London-based Mereo BioPharma Group, set up in March, aims to buy drugs discovered by big pharmaceutical companies and fund and design later-stage clinical trials.
It said has raised $119 million from Woodford Investment and Invesco Perpetual among others, and has acquired drug programmes from Novartis for the treatment of brittle bone syndrome, acute chronic obstructive pulmonary disease and hypogonadotropic hypogonadism, or low testosterone production, in obese men.
Novartis has taken an equity stake in the new company in return for the assets, Mereo said, without disclosing the size of the Swiss company's stake.
Mereo's Chief Executive, Denise Scots-Knight, said many large pharmaceutical companies could not afford to fund their entire pipeline of drugs, particularly those at the second stage of clinical trials.
"We were looking for an underlying mechanism of action that was known, proof-of-concept data, a clinical study which as a smaller company we felt we could finance, and decent market size," Scots-Knight told Reuters on Wednesday.
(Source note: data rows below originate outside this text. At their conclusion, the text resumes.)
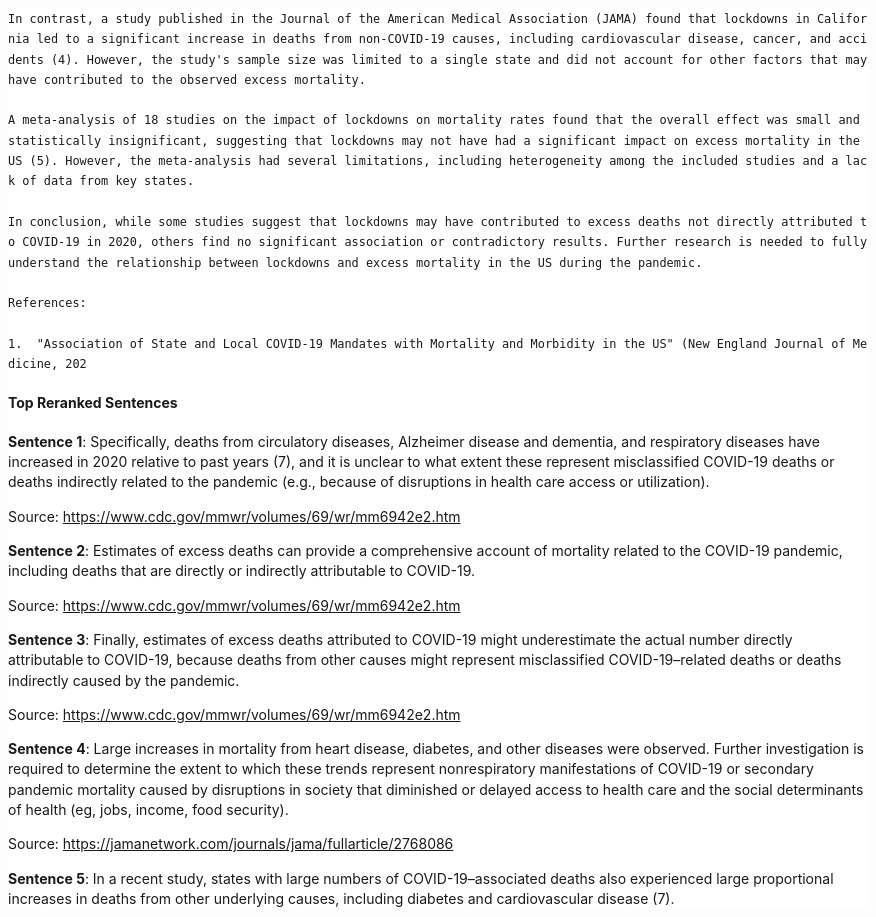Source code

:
 ```
In contrast, a study published in the Journal of the American Medical Association (JAMA) found that lockdowns in California led to a significant increase in deaths from non-COVID-19 causes, including cardiovascular disease, cancer, and accidents (4). However, the study's sample size was limited to a single state and did not account for other factors that may have contributed to the observed excess mortality.

A meta-analysis of 18 studies on the impact of lockdowns on mortality rates found that the overall effect was small and statistically insignificant, suggesting that lockdowns may not have had a significant impact on excess mortality in the US (5). However, the meta-analysis had several limitations, including heterogeneity among the included studies and a lack of data from key states.

In conclusion, while some studies suggest that lockdowns may have contributed to excess deaths not directly attributed to COVID-19 in 2020, others find no significant association or contradictory results. Further research is needed to fully understand the relationship between lockdowns and excess mortality in the US during the pandemic.

References:

1.  "Association of State and Local COVID-19 Mandates with Mortality and Morbidity in the US" (New England Journal of Medicine, 202
```

#### Top Reranked Sentences

**Sentence 1**: Specifically, deaths from circulatory diseases, Alzheimer disease and dementia, and respiratory diseases have increased in 2020 relative to past years (7), and it is unclear to what extent these represent misclassified COVID-19 deaths or deaths indirectly related to the pandemic (e.g., because of disruptions in health care access or utilization).

Source: https://www.cdc.gov/mmwr/volumes/69/wr/mm6942e2.htm

**Sentence 2**: Estimates of excess deaths can provide a comprehensive account of mortality related to the COVID-19 pandemic, including deaths that are directly or indirectly attributable to COVID-19.

Source: https://www.cdc.gov/mmwr/volumes/69/wr/mm6942e2.htm

**Sentence 3**: Finally, estimates of excess deaths attributed to COVID-19 might underestimate the actual number directly attributable to COVID-19, because deaths from other causes might represent misclassified COVID-19–related deaths or deaths indirectly caused by the pandemic.

Source: https://www.cdc.gov/mmwr/volumes/69/wr/mm6942e2.htm

**Sentence 4**: Large increases in mortality from heart disease, diabetes, and other diseases were observed. Further investigation is required to determine the extent to which these trends represent nonrespiratory manifestations of COVID-19 or secondary pandemic mortality caused by disruptions in society that diminished or delayed access to health care and the social determinants of health (eg, jobs, income, food security).

Source: https://jamanetwork.com/journals/jama/fullarticle/2768086

**Sentence 5**: In a recent study, states with large numbers of COVID-19–associated deaths also experienced large proportional increases in deaths from other underlying causes, including diabetes and cardiovascular disease (7).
She said all three Novartis products targeted illnesses or conditions that could support $1 billion drugs, while risk was spread by targeting three different therapy areas.
"The long-term goal is to have five to seven products in the portfolio," she said.
Mereo has formed a partnership with ICON, an Irish-based company that conducts clinical trials for pharmaceutical companies, to work on the tests, she said.
Novartis said in a statement it was happy with its deal with Mereo.
"We are pleased that through this deal with Mereo we have found a way to work together to bring these valued innovations to patients," said David Epstein, divisional head of Novartis Pharmaceuticals.